[GIVEN PASSAGE — start]
Again, I trust zaptheimpaler to keep their secret much better than this whole pretend security theater.
I've never worked at an organization that handled their user's data/privacy/security even remotely close to how I handle my own and I wouldn't even consider myself all that paranoid. I have worked for some companies that really really should care too - there's just no incentive to really care and those in the org that try too do so will get ignored.
The data breach letters I get in the mail a few times a year back me up on this.
In the end there is always some long lived secret. What changes is just where and how it is stored, secured and used.
I bet we can generalize to say that data shows that you will likely fail to properly secure any secret (including the ones used in OAuth2).
EDIT: An example: https://news.ycombinator.com/item?id=37973937
Not quite. You shift the trust from the key bearer (the most interested party in all of this) to the identity provider.
Then implement that on your app... You are just generating a random key and storing a hash + salt.
Auth is hard only applies to auth for many users. For your own auth this is dead simple and made even simpler if you use a half decent framework...
If you are really worried about the implementation being insecure throw one of the many moderately frontier models at it, they are really not bad at finding issues in an auth system that simple.
Tailscale’s implementation of OIDC is nice: https://tailscale.com/docs/integrations/identity/custom-oidc
But all that only makes sense if you own a domain name.
[GIVEN PASSAGE — finish]
TASK INSTRUCTIONS:
A. In the discussion of secrets and authentication, what is said to back up the claim about how poorly organizations handle user data?
B. Copy word for word the part of the discussion of secrets and authentication that opens with the words containing "EDIT: An example: https://news.ycombinator.com/item?id=37973937" and closes with "hash + salt.".
[LISTED RECORDS — start]
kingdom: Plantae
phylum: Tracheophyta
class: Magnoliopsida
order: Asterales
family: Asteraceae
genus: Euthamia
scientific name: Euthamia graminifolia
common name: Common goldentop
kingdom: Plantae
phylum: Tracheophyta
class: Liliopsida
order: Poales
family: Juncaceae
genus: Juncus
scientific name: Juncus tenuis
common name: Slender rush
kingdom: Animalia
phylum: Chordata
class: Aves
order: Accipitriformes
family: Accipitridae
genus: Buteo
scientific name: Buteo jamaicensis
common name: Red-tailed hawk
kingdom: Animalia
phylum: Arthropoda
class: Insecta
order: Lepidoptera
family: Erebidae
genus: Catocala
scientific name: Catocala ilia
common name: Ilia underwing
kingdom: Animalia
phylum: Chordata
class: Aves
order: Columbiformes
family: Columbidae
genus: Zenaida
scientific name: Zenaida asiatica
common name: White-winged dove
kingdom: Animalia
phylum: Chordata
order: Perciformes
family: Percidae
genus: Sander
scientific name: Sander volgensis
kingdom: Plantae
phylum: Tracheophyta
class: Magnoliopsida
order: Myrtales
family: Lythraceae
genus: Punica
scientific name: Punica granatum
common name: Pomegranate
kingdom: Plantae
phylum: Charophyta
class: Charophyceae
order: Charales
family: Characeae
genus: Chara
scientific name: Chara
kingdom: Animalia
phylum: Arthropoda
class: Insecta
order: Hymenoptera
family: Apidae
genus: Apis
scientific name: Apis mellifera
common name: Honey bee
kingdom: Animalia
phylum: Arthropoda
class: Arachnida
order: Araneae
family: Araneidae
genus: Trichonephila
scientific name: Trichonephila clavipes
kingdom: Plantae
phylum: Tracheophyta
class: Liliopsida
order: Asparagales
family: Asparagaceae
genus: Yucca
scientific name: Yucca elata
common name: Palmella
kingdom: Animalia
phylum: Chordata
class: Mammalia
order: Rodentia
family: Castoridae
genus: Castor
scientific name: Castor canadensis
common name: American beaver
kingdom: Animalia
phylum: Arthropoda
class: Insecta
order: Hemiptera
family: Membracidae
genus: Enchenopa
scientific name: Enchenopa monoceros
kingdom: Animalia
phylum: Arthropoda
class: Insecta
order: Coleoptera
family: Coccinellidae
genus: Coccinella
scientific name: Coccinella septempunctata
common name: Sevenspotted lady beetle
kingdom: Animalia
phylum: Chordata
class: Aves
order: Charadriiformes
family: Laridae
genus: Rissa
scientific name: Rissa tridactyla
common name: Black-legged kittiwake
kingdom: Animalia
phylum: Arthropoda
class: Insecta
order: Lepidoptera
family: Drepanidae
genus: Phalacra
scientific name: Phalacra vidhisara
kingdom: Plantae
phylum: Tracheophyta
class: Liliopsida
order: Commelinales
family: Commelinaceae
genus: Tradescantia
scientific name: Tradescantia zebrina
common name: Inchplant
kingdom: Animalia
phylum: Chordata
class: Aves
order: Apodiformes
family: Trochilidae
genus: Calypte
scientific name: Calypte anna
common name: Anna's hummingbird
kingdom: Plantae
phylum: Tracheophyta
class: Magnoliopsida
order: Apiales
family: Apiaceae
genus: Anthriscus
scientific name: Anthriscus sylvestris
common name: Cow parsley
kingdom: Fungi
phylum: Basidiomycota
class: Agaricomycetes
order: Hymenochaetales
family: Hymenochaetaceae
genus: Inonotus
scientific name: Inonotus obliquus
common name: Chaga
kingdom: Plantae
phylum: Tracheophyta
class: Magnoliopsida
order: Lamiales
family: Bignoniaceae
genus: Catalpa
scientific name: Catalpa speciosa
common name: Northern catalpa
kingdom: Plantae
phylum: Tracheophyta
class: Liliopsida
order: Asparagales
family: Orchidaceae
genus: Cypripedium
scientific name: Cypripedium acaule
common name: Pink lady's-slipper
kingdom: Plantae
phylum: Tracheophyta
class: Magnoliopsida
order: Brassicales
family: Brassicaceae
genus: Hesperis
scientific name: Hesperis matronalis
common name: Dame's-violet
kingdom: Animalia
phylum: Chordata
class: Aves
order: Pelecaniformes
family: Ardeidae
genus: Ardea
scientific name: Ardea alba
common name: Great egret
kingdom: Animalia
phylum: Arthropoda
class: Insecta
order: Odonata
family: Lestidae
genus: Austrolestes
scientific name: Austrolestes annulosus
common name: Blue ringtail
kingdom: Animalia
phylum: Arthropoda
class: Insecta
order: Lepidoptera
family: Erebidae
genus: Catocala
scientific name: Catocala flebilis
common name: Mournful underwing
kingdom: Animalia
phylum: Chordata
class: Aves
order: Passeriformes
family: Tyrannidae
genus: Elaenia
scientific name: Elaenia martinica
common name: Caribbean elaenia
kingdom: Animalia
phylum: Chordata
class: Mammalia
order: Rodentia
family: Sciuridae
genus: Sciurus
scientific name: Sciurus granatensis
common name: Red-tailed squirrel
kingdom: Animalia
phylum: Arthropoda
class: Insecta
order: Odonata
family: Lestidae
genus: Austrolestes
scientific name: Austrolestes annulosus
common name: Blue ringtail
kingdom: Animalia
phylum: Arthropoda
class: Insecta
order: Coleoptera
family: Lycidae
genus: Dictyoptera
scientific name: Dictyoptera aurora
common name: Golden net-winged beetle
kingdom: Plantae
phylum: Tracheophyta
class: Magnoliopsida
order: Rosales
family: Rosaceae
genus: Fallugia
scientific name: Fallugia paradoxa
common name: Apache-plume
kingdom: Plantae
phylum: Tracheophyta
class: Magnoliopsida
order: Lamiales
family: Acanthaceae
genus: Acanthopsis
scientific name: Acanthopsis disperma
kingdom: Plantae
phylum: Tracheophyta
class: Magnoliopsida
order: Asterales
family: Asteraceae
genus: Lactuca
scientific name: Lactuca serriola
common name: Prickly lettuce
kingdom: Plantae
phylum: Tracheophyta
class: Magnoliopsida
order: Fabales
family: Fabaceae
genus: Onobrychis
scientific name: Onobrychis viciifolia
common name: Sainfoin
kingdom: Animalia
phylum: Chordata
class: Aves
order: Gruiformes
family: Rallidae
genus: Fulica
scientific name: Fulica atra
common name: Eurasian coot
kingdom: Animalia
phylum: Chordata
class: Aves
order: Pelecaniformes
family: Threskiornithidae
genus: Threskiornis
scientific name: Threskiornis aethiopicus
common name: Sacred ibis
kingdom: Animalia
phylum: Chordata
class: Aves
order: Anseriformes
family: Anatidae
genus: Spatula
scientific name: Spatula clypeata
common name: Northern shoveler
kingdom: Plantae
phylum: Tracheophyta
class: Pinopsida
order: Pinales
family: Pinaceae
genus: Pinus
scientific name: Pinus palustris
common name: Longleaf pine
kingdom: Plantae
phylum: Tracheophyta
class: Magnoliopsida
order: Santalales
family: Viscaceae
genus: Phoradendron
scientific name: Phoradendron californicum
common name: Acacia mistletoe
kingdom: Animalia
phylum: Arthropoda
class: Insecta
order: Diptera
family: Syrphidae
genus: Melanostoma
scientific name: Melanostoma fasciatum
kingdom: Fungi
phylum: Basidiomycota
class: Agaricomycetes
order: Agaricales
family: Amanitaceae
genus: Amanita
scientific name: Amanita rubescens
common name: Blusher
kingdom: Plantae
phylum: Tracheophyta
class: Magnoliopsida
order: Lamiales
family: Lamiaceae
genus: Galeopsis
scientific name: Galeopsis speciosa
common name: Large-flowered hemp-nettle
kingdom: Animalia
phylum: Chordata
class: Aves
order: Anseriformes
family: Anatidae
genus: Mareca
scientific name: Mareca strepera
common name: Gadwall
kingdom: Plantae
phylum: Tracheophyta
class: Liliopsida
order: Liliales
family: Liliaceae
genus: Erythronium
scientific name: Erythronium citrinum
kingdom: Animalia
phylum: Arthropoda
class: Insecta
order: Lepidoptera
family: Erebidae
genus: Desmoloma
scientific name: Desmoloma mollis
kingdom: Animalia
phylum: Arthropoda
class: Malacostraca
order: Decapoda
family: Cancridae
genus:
[LISTED RECORDS — finish]
TASK-BY-TASK ANSWERS:
A. The data breach letters that arrive in the mail a few times a year.

B.
EDIT: An example: https://news.ycombinator.com/item?id=37973937
Not quite. You shift the trust from the key bearer (the most interested party in all of this) to the identity provider.
Then implement that on your app... You are just generating a random key and storing a hash + salt.